* [DIRECTIONS FOR THIS TASK]: Convert every line of text in the items below into a single numbered list, leaving out any blank lines.

[Stored data entries]
================
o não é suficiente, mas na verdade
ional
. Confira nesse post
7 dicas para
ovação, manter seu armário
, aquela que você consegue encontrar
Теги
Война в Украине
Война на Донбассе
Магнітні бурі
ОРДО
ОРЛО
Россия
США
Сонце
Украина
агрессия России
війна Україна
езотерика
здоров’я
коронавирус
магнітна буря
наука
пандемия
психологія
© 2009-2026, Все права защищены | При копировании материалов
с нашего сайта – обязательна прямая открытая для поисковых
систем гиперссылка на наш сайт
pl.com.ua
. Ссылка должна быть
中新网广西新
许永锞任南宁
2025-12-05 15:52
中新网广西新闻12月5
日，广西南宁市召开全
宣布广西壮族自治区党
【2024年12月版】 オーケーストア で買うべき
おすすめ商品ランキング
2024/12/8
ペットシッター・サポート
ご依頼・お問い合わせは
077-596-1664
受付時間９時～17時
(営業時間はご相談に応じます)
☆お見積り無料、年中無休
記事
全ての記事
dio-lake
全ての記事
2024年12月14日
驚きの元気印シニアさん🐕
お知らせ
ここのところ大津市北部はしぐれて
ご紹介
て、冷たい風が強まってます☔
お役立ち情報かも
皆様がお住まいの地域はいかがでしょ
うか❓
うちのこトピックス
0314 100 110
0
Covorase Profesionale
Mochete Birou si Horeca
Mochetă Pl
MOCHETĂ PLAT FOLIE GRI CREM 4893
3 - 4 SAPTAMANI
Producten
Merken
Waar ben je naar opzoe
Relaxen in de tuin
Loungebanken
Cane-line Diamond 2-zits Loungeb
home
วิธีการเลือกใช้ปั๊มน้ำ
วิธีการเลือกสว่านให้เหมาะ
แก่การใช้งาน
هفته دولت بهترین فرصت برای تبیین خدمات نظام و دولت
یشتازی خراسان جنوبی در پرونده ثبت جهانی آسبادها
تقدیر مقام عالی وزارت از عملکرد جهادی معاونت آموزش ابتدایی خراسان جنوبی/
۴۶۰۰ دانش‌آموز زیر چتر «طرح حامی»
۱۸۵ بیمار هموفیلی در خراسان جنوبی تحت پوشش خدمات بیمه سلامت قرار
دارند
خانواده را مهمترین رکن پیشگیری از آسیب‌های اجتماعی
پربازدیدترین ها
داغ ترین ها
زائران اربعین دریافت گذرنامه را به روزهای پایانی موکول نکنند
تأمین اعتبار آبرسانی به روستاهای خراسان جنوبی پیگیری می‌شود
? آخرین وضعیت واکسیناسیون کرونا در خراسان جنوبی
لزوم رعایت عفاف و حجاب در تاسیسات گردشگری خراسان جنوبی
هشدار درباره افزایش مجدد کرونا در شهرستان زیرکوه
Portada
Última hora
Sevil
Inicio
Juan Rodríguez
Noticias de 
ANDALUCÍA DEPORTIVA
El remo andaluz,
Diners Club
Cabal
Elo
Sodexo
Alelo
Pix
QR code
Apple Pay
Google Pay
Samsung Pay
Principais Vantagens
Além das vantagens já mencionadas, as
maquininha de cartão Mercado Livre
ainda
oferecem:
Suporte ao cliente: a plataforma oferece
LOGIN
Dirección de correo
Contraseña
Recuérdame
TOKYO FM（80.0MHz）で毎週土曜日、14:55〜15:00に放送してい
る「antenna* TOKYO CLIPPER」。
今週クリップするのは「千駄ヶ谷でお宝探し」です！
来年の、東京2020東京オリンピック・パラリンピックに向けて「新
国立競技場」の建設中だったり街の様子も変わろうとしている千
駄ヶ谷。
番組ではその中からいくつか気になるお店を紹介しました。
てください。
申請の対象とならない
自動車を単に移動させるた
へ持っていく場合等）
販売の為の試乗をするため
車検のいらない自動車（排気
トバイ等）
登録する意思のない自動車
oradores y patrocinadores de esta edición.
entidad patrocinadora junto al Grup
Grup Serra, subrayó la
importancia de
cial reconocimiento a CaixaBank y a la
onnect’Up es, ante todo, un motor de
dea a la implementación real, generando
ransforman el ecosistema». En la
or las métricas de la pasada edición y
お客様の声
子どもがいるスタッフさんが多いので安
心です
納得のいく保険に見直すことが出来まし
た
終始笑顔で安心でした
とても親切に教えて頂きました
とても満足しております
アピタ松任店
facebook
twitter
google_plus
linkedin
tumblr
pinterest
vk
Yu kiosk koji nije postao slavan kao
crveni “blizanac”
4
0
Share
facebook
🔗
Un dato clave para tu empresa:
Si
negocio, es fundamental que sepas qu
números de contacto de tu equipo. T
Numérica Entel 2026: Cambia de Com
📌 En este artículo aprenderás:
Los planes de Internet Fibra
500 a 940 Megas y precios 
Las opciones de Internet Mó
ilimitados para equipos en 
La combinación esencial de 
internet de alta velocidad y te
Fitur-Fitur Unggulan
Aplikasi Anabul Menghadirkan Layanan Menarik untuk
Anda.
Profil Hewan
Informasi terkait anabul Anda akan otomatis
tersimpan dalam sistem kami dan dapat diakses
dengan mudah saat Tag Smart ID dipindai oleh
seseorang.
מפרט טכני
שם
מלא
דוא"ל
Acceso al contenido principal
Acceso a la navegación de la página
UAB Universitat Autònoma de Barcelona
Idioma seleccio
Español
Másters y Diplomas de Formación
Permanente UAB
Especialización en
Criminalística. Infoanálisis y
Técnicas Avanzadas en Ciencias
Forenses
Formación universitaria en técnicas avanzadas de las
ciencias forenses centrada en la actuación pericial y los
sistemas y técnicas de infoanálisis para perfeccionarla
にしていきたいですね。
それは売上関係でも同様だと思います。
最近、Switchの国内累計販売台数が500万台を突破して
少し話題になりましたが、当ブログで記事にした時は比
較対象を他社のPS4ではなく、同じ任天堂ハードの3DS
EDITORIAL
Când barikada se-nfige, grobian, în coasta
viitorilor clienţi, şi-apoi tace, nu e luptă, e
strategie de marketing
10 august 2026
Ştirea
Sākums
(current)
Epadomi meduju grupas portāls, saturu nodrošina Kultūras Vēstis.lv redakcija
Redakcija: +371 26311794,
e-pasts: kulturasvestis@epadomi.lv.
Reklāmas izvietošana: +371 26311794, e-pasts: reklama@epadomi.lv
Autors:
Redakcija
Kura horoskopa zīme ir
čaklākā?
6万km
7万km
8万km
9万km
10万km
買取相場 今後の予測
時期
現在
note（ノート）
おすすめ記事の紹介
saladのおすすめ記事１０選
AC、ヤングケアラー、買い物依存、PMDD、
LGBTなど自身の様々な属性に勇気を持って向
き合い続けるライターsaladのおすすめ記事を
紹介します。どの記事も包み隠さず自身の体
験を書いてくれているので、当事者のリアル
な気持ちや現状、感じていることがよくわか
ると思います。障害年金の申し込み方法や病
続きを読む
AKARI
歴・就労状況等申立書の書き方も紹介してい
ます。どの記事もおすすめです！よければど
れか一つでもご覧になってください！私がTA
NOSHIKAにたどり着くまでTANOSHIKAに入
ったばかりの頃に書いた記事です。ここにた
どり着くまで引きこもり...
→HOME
================
* [WRITTEN SOLUTION]:
1. o não é suficiente, mas na verdade
2. ional
3. . Confira nesse post
4. 7 dicas para
5. ovação, manter seu armário
6. , aquela que você consegue encontrar
7. Теги
8. Война в Украине
9. Война на Донбассе
10. Магнітні бурі
11. ОРДО
12. ОРЛО
13. Россия
14. США
15. Сонце
16. Украина
17. агрессия России
18. війна Україна
19. езотерика
20. здоров’я
21. коронавирус
22. магнітна буря
23. наука
24. пандемия
25. психологія
26. © 2009-2026, Все права защищены | При копировании материалов
27. с нашего сайта – обязательна прямая открытая для поисковых
28. систем гиперссылка на наш сайт
29. pl.com.ua
30. . Ссылка должна быть
31. 中新网广西新
32. 许永锞任南宁
33. 2025-12-05 15:52
34. 中新网广西新闻12月5
35. 日，广西南宁市召开全
36. 宣布广西壮族自治区党
37. 【2024年12月版】 オーケーストア で買うべき
38. おすすめ商品ランキング
39. 2024/12/8
40. ペットシッター・サポート
41. ご依頼・お問い合わせは
42. 077-596-1664
43. 受付時間９時～17時
44. (営業時間はご相談に応じます)
45. ☆お見積り無料、年中無休
46. 記事
47. 全ての記事
48. dio-lake
49. 全ての記事
50. 2024年12月14日
51. 驚きの元気印シニアさん🐕
52. お知らせ
53. ここのところ大津市北部はしぐれて
54. ご紹介
55. て、冷たい風が強まってます☔
56. お役立ち情報かも
57. 皆様がお住まいの地域はいかがでしょ
58. うか❓
59. うちのこトピックス
60. 0314 100 110
61. 0
62. Covorase Profesionale
63. Mochete Birou si Horeca
64. Mochetă Pl
65. MOCHETĂ PLAT FOLIE GRI CREM 4893
66. 3 - 4 SAPTAMANI
67. Producten
68. Merken
69. Waar ben je naar opzoe
70. Relaxen in de tuin
71. Loungebanken
72. Cane-line Diamond 2-zits Loungeb
73. home
74. วิธีการเลือกใช้ปั๊มน้ำ
75. วิธีการเลือกสว่านให้เหมาะ
76. แก่การใช้งาน
77. هفته دولت بهترین فرصت برای تبیین خدمات نظام و دولت
78. یشتازی خراسان جنوبی در پرونده ثبت جهانی آسبادها
79. تقدیر مقام عالی وزارت از عملکرد جهادی معاونت آموزش ابتدایی خراسان جنوبی/
80. ۴۶۰۰ دانش‌آموز زیر چتر «طرح حامی»
81. ۱۸۵ بیمار هموفیلی در خراسان جنوبی تحت پوشش خدمات بیمه سلامت قرار
82. دارند
83. خانواده را مهمترین رکن پیشگیری از آسیب‌های اجتماعی
84. پربازدیدترین ها
85. داغ ترین ها
86. زائران اربعین دریافت گذرنامه را به روزهای پایانی موکول نکنند
87. تأمین اعتبار آبرسانی به روستاهای خراسان جنوبی پیگیری می‌شود
88. ? آخرین وضعیت واکسیناسیون کرونا در خراسان جنوبی
89. لزوم رعایت عفاف و حجاب در تاسیسات گردشگری خراسان جنوبی
90. هشدار درباره افزایش مجدد کرونا در شهرستان زیرکوه
91. Portada
92. Última hora
93. Sevil
94. Inicio
95. Juan Rodríguez
96. Noticias de 
97. ANDALUCÍA DEPORTIVA
98. El remo andaluz,
99. Diners Club
100. Cabal
101. Elo
102. Sodexo
103. Alelo
104. Pix
105. QR code
106. Apple Pay
107. Google Pay
108. Samsung Pay
109. Principais Vantagens
110. Além das vantagens já mencionadas, as
111. maquininha de cartão Mercado Livre
112. ainda
113. oferecem:
114. Suporte ao cliente: a plataforma oferece
115. LOGIN
116. Dirección de correo
117. Contraseña
118. Recuérdame
119. TOKYO FM（80.0MHz）で毎週土曜日、14:55〜15:00に放送してい
120. る「antenna* TOKYO CLIPPER」。
121. 今週クリップするのは「千駄ヶ谷でお宝探し」です！
122. 来年の、東京2020東京オリンピック・パラリンピックに向けて「新
123. 国立競技場」の建設中だったり街の様子も変わろうとしている千
124. 駄ヶ谷。
125. 番組ではその中からいくつか気になるお店を紹介しました。
126. てください。
127. 申請の対象とならない
128. 自動車を単に移動させるた
129. へ持っていく場合等）
130. 販売の為の試乗をするため
131. 車検のいらない自動車（排気
132. トバイ等）
133. 登録する意思のない自動車
134. oradores y patrocinadores de esta edición.
135. entidad patrocinadora junto al Grup
136. Grup Serra, subrayó la
137. importancia de
138. cial reconocimiento a CaixaBank y a la
139. onnect’Up es, ante todo, un motor de
140. dea a la implementación real, generando
141. ransforman el ecosistema». En la
142. or las métricas de la pasada edición y
143. お客様の声
144. 子どもがいるスタッフさんが多いので安
145. 心です
146. 納得のいく保険に見直すことが出来まし
147. た
148. 終始笑顔で安心でした
149. とても親切に教えて頂きました
150. とても満足しております
151. アピタ松任店
152. facebook
153. twitter
154. google_plus
155. linkedin
156. tumblr
157. pinterest
158. vk
159. Yu kiosk koji nije postao slavan kao
160. crveni “blizanac”
161. 4
162. 0
163. Share
164. facebook
165. 🔗
166. Un dato clave para tu empresa:
167. Si
168. negocio, es fundamental que sepas qu
169. números de contacto de tu equipo. T
170. Numérica Entel 2026: Cambia de Com
171. 📌 En este artículo aprenderás:
172. Los planes de Internet Fibra
173. 500 a 940 Megas y precios 
174. Las opciones de Internet Mó
175. ilimitados para equipos en 
176. La combinación esencial de 
177. internet de alta velocidad y te
178. Fitur-Fitur Unggulan
179. Aplikasi Anabul Menghadirkan Layanan Menarik untuk
180. Anda.
181. Profil Hewan
182. Informasi terkait anabul Anda akan otomatis
183. tersimpan dalam sistem kami dan dapat diakses
184. dengan mudah saat Tag Smart ID dipindai oleh
185. seseorang.
186. מפרט טכני
187. שם
188. מלא
189. דוא"ל
190. Acceso al contenido principal
191. Acceso a la navegación de la página
192. UAB Universitat Autònoma de Barcelona
193. Idioma seleccio
194. Español
195. Másters y Diplomas de Formación
196. Permanente UAB
197. Especialización en
198. Criminalística. Infoanálisis y
199. Técnicas Avanzadas en Ciencias
200. Forenses
201. Formación universitaria en técnicas avanzadas de las
202. ciencias forenses centrada en la actuación pericial y los
203. sistemas y técnicas de infoanálisis para perfeccionarla
204. にしていきたいですね。
205. それは売上関係でも同様だと思います。
206. 最近、Switchの国内累計販売台数が500万台を突破して
207. 少し話題になりましたが、当ブログで記事にした時は比
208. 較対象を他社のPS4ではなく、同じ任天堂ハードの3DS
209. EDITORIAL
210. Când barikada se-nfige, grobian, în coasta
211. viitorilor clienţi, şi-apoi tace, nu e luptă, e
212. strategie de marketing
213. 10 august 2026
214. Ştirea
215. Sākums
216. (current)
217. Epadomi meduju grupas portāls, saturu nodrošina Kultūras Vēstis.lv redakcija
218. Redakcija: +371 26311794,
219. e-pasts: kulturasvestis@epadomi.lv.
220. Reklāmas izvietošana: +371 26311794, e-pasts: reklama@epadomi.lv
221. Autors:
222. Redakcija
223. Kura horoskopa zīme ir
224. čaklākā?
225. 6万km
226. 7万km
227. 8万km
228. 9万km
229. 10万km
230. 買取相場 今後の予測
231. 時期
232. 現在
233. note（ノート）
234. おすすめ記事の紹介
235. saladのおすすめ記事１０選
236. AC、ヤングケアラー、買い物依存、PMDD、
237. LGBTなど自身の様々な属性に勇気を持って向
238. き合い続けるライターsaladのおすすめ記事を
239. 紹介します。どの記事も包み隠さず自身の体
240. 験を書いてくれているので、当事者のリアル
241. な気持ちや現状、感じていることがよくわか
242. ると思います。障害年金の申し込み方法や病
243. 続きを読む
244. AKARI
245. 歴・就労状況等申立書の書き方も紹介してい
246. ます。どの記事もおすすめです！よければど
247. れか一つでもご覧になってください！私がTA
248. NOSHIKAにたどり着くまでTANOSHIKAに入
249. ったばかりの頃に書いた記事です。ここにた
250. どり着くまで引きこもり...
251. →HOME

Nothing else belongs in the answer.